Originally posted by matt grime
... the Riemann Sphere ... extends the complex plane to include a point at infinity, but this is basic algebra here so we don't touch it.
Does one need the Riemann sphere to define 0 as a member of C?

Originally posted by matt grime
... take the integers mod 8, ... here ... we say 4 and 2 are divisors of zero. This is not a good place to do arithmetic - we can't divide.
How can we have divisors without being able to divide? What is this new (to me) definition of divisor? Why do you only list 4 and 2? I thought that 0/anything = 0. Is it that 0/2 = 4 and 0/4 = 2? Is that true?
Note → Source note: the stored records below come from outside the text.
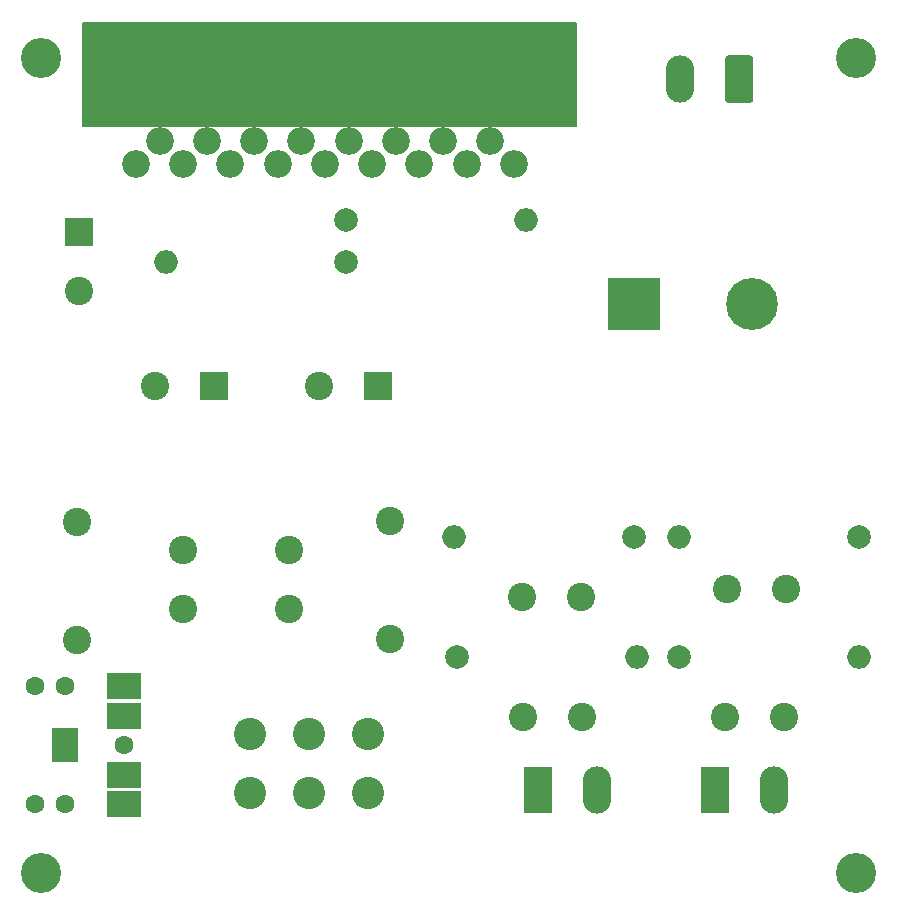
<source format=gbr>
G04 #@! TF.GenerationSoftware,KiCad,Pcbnew,(5.1.2-1)-1*
G04 #@! TF.CreationDate,2019-07-29T11:07:22+08:00*
G04 #@! TF.ProjectId,TA8210,54413832-3130-42e6-9b69-6361645f7063,rev?*
G04 #@! TF.SameCoordinates,Original*
G04 #@! TF.FileFunction,Soldermask,Bot*
G04 #@! TF.FilePolarity,Negative*
%FSLAX46Y46*%
G04 Gerber Fmt 4.6, Leading zero omitted, Abs format (unit mm)*
G04 Created by KiCad (PCBNEW (5.1.2-1)-1) date 2019-07-29 11:07:22*
%MOMM*%
%LPD*%
G04 APERTURE LIST*
%ADD10C,0.150000*%
%ADD11C,3.400000*%
%ADD12R,4.400000X4.400000*%
%ADD13C,4.400000*%
%ADD14C,2.400000*%
%ADD15R,2.400000X2.400000*%
%ADD16O,2.000000X2.000000*%
%ADD17C,2.000000*%
%ADD18C,2.350000*%
%ADD19C,2.740000*%
%ADD20O,2.400000X4.000000*%
%ADD21R,2.400000X4.000000*%
%ADD22C,1.600000*%
%ADD23R,2.200000X2.900000*%
%ADD24R,2.900000X2.200000*%
%ADD25C,0.100000*%
G04 APERTURE END LIST*
D10*
G36*
X118250000Y-68750000D02*
G01*
X76500000Y-68750000D01*
X76500000Y-60000000D01*
X118250000Y-60000000D01*
X118250000Y-68750000D01*
G37*
X118250000Y-68750000D02*
X76500000Y-68750000D01*
X76500000Y-60000000D01*
X118250000Y-60000000D01*
X118250000Y-68750000D01*
D11*
X104750000Y-63000000D03*
X89250000Y-63000000D03*
X73000000Y-63000000D03*
X142000000Y-63000000D03*
X142000000Y-132000000D03*
D12*
X123190000Y-83820000D03*
D13*
X133190000Y-83820000D03*
D14*
X102500000Y-102174000D03*
X102500000Y-112174000D03*
X85000000Y-104648000D03*
X85000000Y-109648000D03*
X94000000Y-109648000D03*
X94000000Y-104648000D03*
D15*
X101500000Y-90750000D03*
D14*
X96500000Y-90750000D03*
X76200000Y-82724000D03*
D15*
X76200000Y-77724000D03*
D14*
X82630000Y-90750000D03*
D15*
X87630000Y-90750000D03*
D14*
X135890000Y-118745000D03*
X130890000Y-118745000D03*
X118745000Y-118745000D03*
X113745000Y-118745000D03*
X136064000Y-107950000D03*
X131064000Y-107950000D03*
X118665000Y-108585000D03*
X113665000Y-108585000D03*
D16*
X83566000Y-80264000D03*
D17*
X98806000Y-80264000D03*
X127000000Y-113665000D03*
D16*
X142240000Y-113665000D03*
D17*
X108204000Y-113665000D03*
D16*
X123444000Y-113665000D03*
X127000000Y-103505000D03*
D17*
X142240000Y-103505000D03*
D16*
X107950000Y-103505000D03*
D17*
X123190000Y-103505000D03*
D18*
X81000000Y-72000000D03*
X83000000Y-70000000D03*
X85000000Y-72000000D03*
X87000000Y-70000000D03*
X89000000Y-72000000D03*
X91000000Y-70000000D03*
X93000000Y-72000000D03*
X95000000Y-70000000D03*
X97000000Y-72000000D03*
X99000000Y-70000000D03*
X101000000Y-72000000D03*
X103000000Y-70000000D03*
X105000000Y-72000000D03*
X107000000Y-70000000D03*
X109000000Y-72000000D03*
X111000000Y-70000000D03*
X113000000Y-72000000D03*
D19*
X100678000Y-125222000D03*
X95678000Y-125222000D03*
X90678000Y-125222000D03*
X100678000Y-120222000D03*
X95678000Y-120222000D03*
X90678000Y-120222000D03*
D14*
X76000000Y-112268000D03*
X76000000Y-102268000D03*
D17*
X98806000Y-76708000D03*
D16*
X114046000Y-76708000D03*
D20*
X135000000Y-125000000D03*
D21*
X130000000Y-125000000D03*
X115000000Y-125000000D03*
D20*
X120000000Y-125000000D03*
D11*
X73000000Y-132000000D03*
D22*
X72459200Y-126183400D03*
X74959200Y-126183400D03*
X72459200Y-116183400D03*
X74959200Y-116183400D03*
X79959200Y-121183400D03*
D23*
X74959200Y-121183400D03*
D24*
X79959200Y-126183400D03*
X79959200Y-116183400D03*
X79959200Y-123683400D03*
X79959200Y-118683400D03*
D25*
G36*
X133009405Y-62771445D02*
G01*
X133038527Y-62775764D01*
X133067085Y-62782918D01*
X133094805Y-62792836D01*
X133121419Y-62805424D01*
X133146671Y-62820559D01*
X133170318Y-62838097D01*
X133192132Y-62857868D01*
X133211903Y-62879682D01*
X133229441Y-62903329D01*
X133244576Y-62928581D01*
X133257164Y-62955195D01*
X133267082Y-62982915D01*
X133274236Y-63011473D01*
X133278555Y-63040595D01*
X133280000Y-63070000D01*
X133280000Y-66470000D01*
X133278555Y-66499405D01*
X133274236Y-66528527D01*
X133267082Y-66557085D01*
X133257164Y-66584805D01*
X133244576Y-66611419D01*
X133229441Y-66636671D01*
X133211903Y-66660318D01*
X133192132Y-66682132D01*
X133170318Y-66701903D01*
X133146671Y-66719441D01*
X133121419Y-66734576D01*
X133094805Y-66747164D01*
X133067085Y-66757082D01*
X133038527Y-66764236D01*
X133009405Y-66768555D01*
X132980000Y-66770000D01*
X131180000Y-66770000D01*
X131150595Y-66768555D01*
X131121473Y-66764236D01*
X131092915Y-66757082D01*
X131065195Y-66747164D01*
X131038581Y-66734576D01*
X131013329Y-66719441D01*
X130989682Y-66701903D01*
X130967868Y-66682132D01*
X130948097Y-66660318D01*
X130930559Y-66636671D01*
X130915424Y-66611419D01*
X130902836Y-66584805D01*
X130892918Y-66557085D01*
X130885764Y-66528527D01*
X130881445Y-66499405D01*
X130880000Y-66470000D01*
X130880000Y-63070000D01*
X130881445Y-63040595D01*
X130885764Y-63011473D01*
X130892918Y-62982915D01*
X130902836Y-62955195D01*
X130915424Y-62928581D01*
X130930559Y-62903329D01*
X130948097Y-62879682D01*
X130967868Y-62857868D01*
X130989682Y-62838097D01*
X131013329Y-62820559D01*
X131038581Y-62805424D01*
X131065195Y-62792836D01*
X131092915Y-62782918D01*
X131121473Y-62775764D01*
X131150595Y-62771445D01*
X131180000Y-62770000D01*
X132980000Y-62770000D01*
X133009405Y-62771445D01*
X133009405Y-62771445D01*
G37*
D14*
X132080000Y-64770000D03*
D20*
X127080000Y-64770000D03*
M02*

</source>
If so, that's wierd.

Originally posted by matt grime
... {p} is the set of all multiples of p, that is all polynomials of the form p(x)q(x) for some omthe poly q(x).
What is a "omthe poly?"

Originally posted by matt grime
This irreducibility means that when we form the mod p analogue for polynomials - ie two polys r and s are defined to be equivalent if p divides r-s, or equivalently there is another poly h with r = s+h*p -- that we get a field.
When we say "divide," do we always assume that there is no remainder? So, basically, by saying "p divides r-s," that is another way of saying that "p is a factor of r-s?"

Originally posted by matt grime
notice that we can define a map to C by sending x to i. This is acutally an isomorphism - that is R[x]/{p} and C are actually the same field.
This looks like Chinese to me (and I am not oriental).

Originally posted by matt grime
Ian Stewart's book on Galois Thoery is a good place to learn about this - unlike most university level texts this emphasizes the examples and works inside C most of the time.
Thanks for the reference. I will try to motivate myself through it (first I have to motivate myself to the library).

Originally posted by lethe
try to declare j a root of [itex]e^x=0[/itex] over the reals. you won't get a field.
I realize that this addresses my question with a counterexample, so I do not dispute it. But, for the sake of future discussion, will infinite order polynomials be relevant? If so, then this seems like an example to show that not even the complex field is alg closed.